DATA FOR THIS TASK –
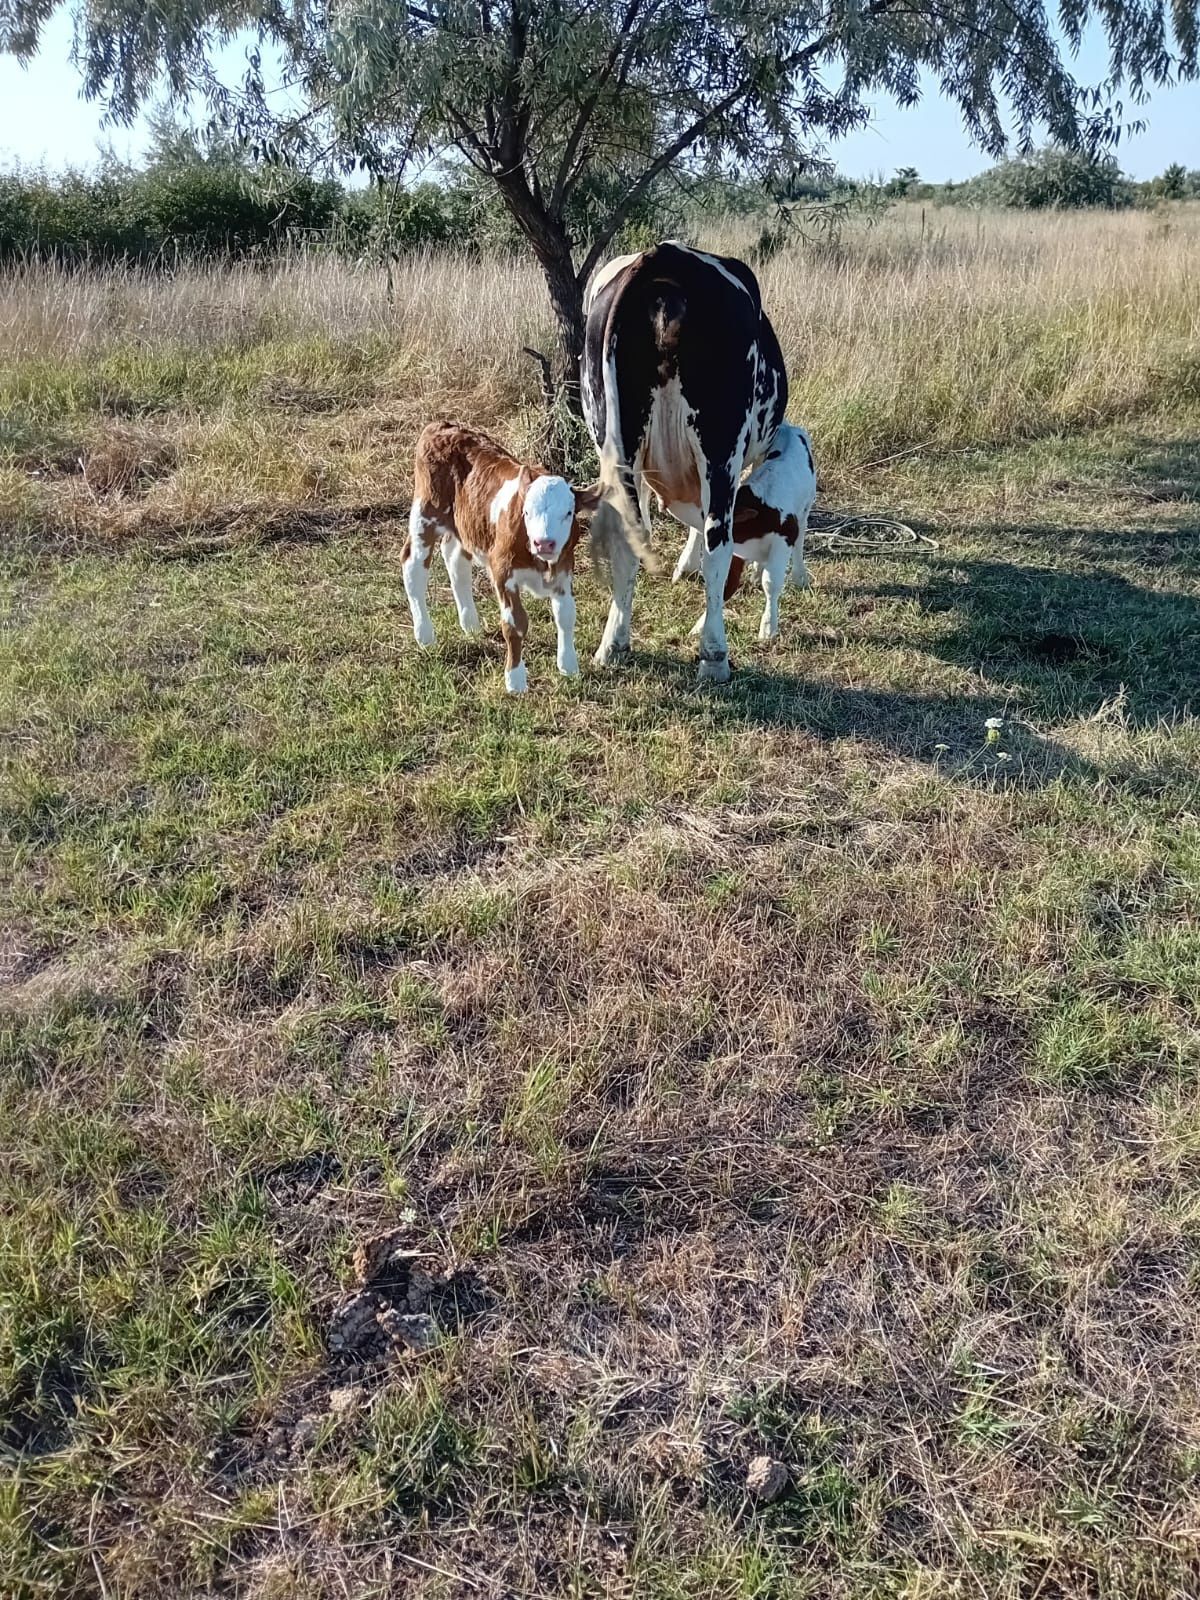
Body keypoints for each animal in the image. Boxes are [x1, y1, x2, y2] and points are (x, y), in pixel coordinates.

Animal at [404, 422, 601, 691]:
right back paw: (424, 634)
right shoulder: (502, 570)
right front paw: (515, 680)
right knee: (412, 566)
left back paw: (470, 625)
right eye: (526, 512)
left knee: (455, 560)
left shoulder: (564, 569)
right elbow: (515, 624)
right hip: (426, 514)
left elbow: (566, 616)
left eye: (568, 513)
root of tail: (443, 426)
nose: (544, 542)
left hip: (465, 524)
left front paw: (568, 667)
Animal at [582, 240, 790, 678]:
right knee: (718, 544)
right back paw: (714, 656)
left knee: (627, 541)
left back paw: (613, 644)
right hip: (721, 446)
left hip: (613, 439)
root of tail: (664, 257)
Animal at [678, 428, 819, 646]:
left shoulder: (784, 539)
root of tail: (790, 428)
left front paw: (768, 627)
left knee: (801, 538)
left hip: (806, 506)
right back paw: (756, 571)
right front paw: (700, 626)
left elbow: (771, 582)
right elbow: (726, 586)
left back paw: (800, 576)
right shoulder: (736, 552)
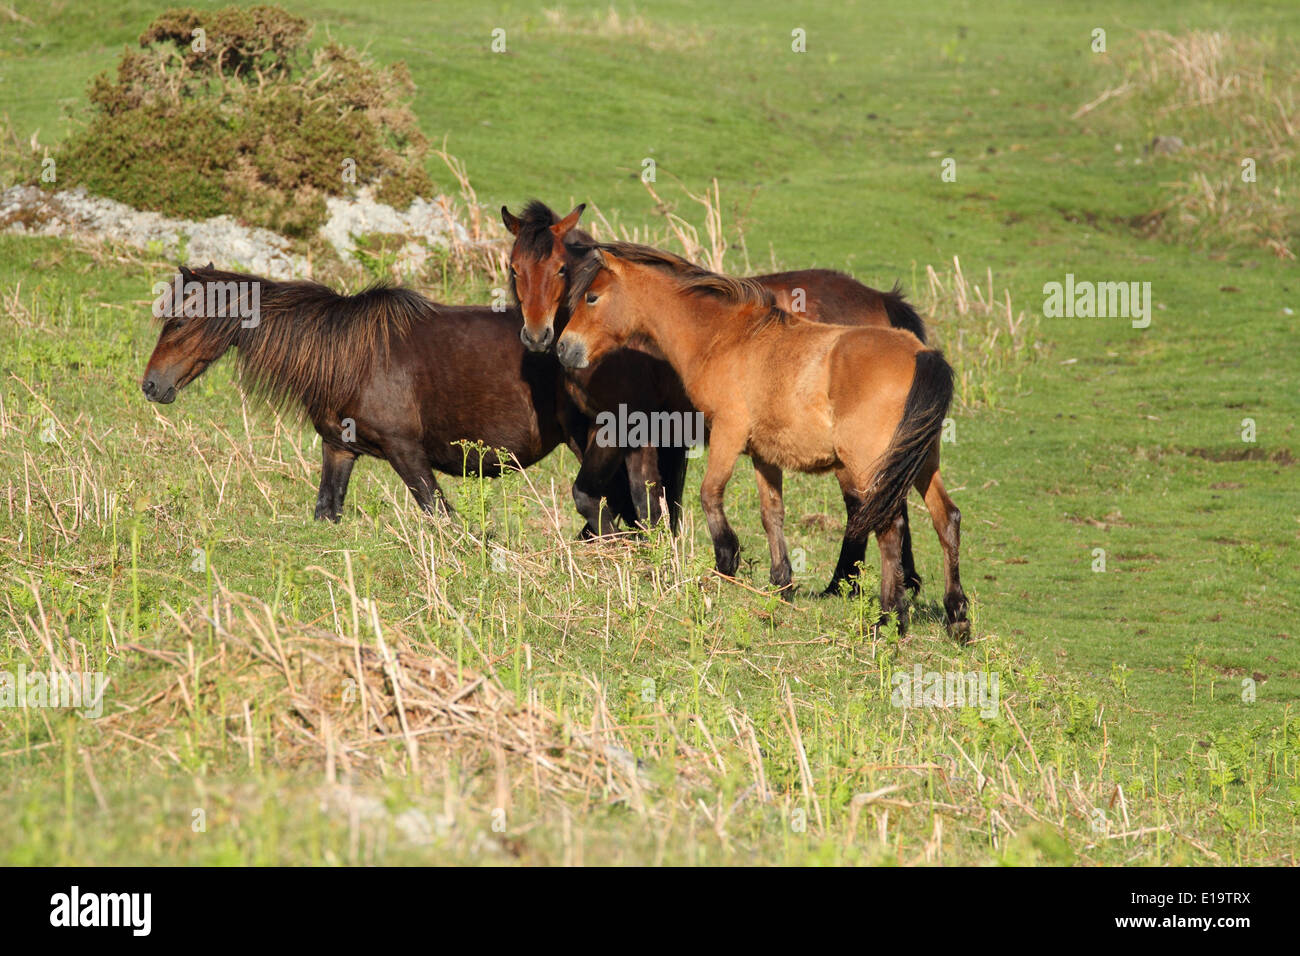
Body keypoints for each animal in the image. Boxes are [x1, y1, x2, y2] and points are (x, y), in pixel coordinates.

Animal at [140, 265, 640, 527]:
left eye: (178, 321)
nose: (151, 385)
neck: (344, 355)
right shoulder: (339, 450)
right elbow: (328, 511)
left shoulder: (407, 453)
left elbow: (442, 520)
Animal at [502, 200, 929, 592]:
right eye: (514, 268)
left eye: (561, 268)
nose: (541, 336)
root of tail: (881, 300)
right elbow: (645, 501)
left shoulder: (621, 427)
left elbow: (600, 495)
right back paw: (905, 579)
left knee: (862, 505)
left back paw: (843, 584)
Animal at [555, 242, 970, 641]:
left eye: (591, 297)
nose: (562, 347)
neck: (724, 337)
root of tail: (921, 354)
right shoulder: (764, 455)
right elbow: (772, 514)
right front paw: (781, 583)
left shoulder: (728, 433)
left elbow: (710, 494)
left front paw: (727, 561)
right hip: (921, 463)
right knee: (946, 520)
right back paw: (956, 618)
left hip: (869, 466)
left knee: (890, 529)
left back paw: (889, 618)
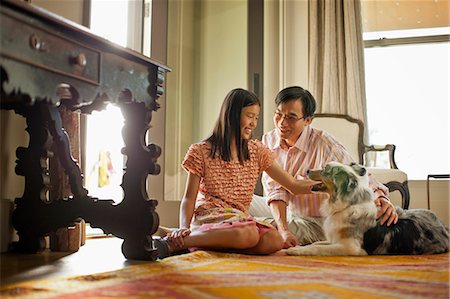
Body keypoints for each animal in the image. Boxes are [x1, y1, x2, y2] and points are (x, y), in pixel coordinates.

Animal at [286, 163, 448, 256]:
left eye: (326, 170)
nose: (307, 170)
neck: (348, 205)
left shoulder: (350, 247)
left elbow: (318, 249)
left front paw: (294, 250)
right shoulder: (335, 239)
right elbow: (316, 243)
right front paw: (297, 246)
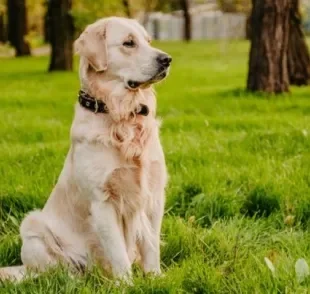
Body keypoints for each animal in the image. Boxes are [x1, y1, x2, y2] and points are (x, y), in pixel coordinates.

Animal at [0, 16, 171, 282]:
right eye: (128, 43)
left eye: (149, 41)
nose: (166, 59)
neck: (121, 115)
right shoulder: (102, 201)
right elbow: (118, 252)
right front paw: (126, 284)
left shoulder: (153, 195)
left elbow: (151, 246)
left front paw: (154, 279)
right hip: (33, 227)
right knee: (53, 272)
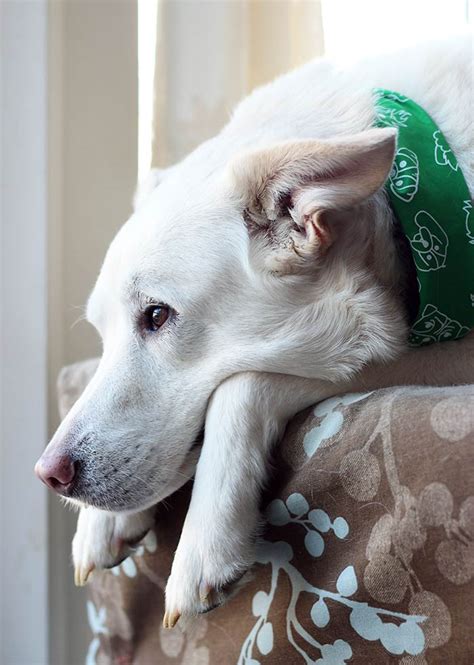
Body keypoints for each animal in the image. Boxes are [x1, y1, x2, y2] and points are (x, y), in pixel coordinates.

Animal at [35, 35, 472, 628]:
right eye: (102, 335)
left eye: (157, 316)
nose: (49, 474)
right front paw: (99, 523)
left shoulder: (432, 351)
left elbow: (241, 386)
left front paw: (205, 541)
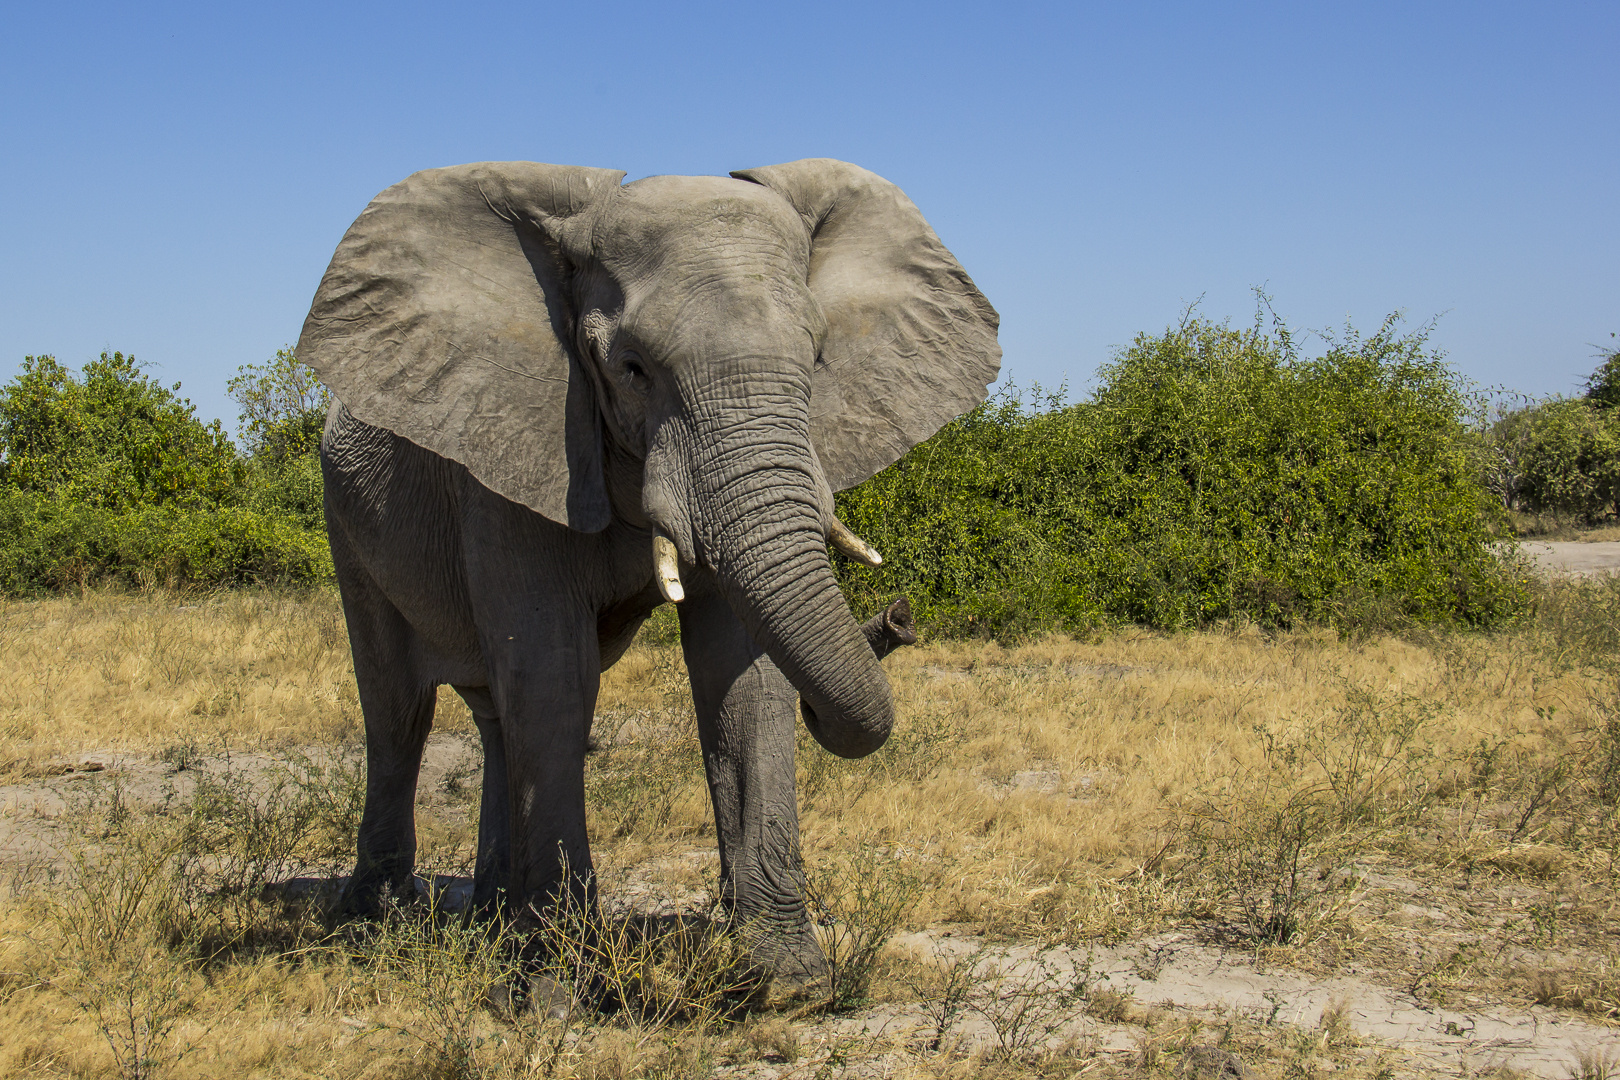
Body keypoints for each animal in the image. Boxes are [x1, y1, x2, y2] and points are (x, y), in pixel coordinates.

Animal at [293, 158, 997, 977]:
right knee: (399, 712)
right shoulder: (515, 458)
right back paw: (370, 924)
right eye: (631, 369)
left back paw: (493, 925)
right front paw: (556, 982)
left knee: (496, 716)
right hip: (345, 519)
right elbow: (556, 680)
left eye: (819, 360)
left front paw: (786, 978)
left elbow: (739, 676)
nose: (898, 618)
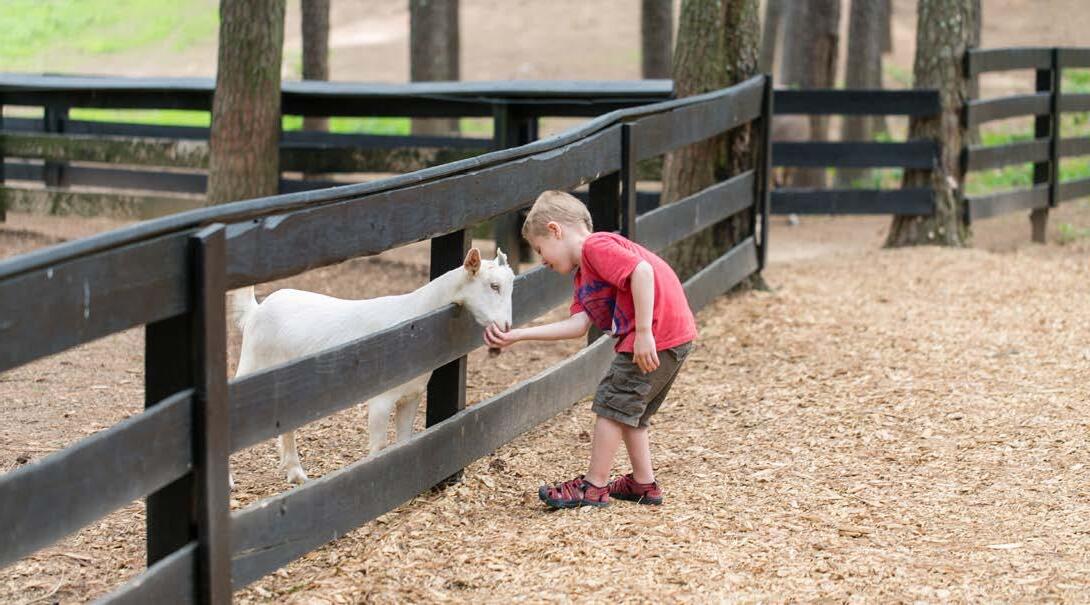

YOUR OBJECTIVE – I need the lines from the line containing "left front paw: (294, 250)" through the final line of the listing duplicated exactly, both ends included, with no pictures and nothing else.

PROBLEM SOLUTION –
left front paw: (294, 250)
right shoulder: (335, 239)
right elbow: (316, 243)
right front paw: (297, 246)
Body keypoints for each animal in the image. Boxes are [x1, y1, x2, y2] and points are (x, y), in pixel coordinates.

Animal at [0, 16, 171, 282]:
right eye: (128, 43)
left eye: (149, 41)
nose: (166, 59)
neck: (121, 115)
right shoulder: (102, 201)
right elbow: (118, 252)
right front paw: (126, 284)
left shoulder: (153, 195)
left elbow: (151, 246)
left front paw: (154, 279)
right hip: (33, 227)
right knee: (53, 272)
Body keypoints for each animal in the image. Boxes are [x1, y1, x2, y2] and points are (x, y), in pixel coordinates.

Animal at [35, 35, 472, 628]:
right eye: (102, 335)
left eye: (157, 316)
nose: (49, 474)
right front paw: (99, 523)
left shoulder: (432, 351)
left elbow: (241, 386)
left front paw: (205, 541)
Body keypoints for each animal in the image. Boxes are [x1, y1, x2, y2] and points are (x, y), in pixel coordinates.

Animal at [293, 158, 997, 977]:
right knee: (399, 712)
right shoulder: (515, 458)
right back paw: (370, 924)
right eye: (631, 369)
left back paw: (493, 925)
right front paw: (556, 982)
left knee: (496, 716)
right hip: (345, 519)
right elbow: (556, 680)
left eye: (819, 360)
left front paw: (786, 978)
left elbow: (739, 676)
nose: (898, 618)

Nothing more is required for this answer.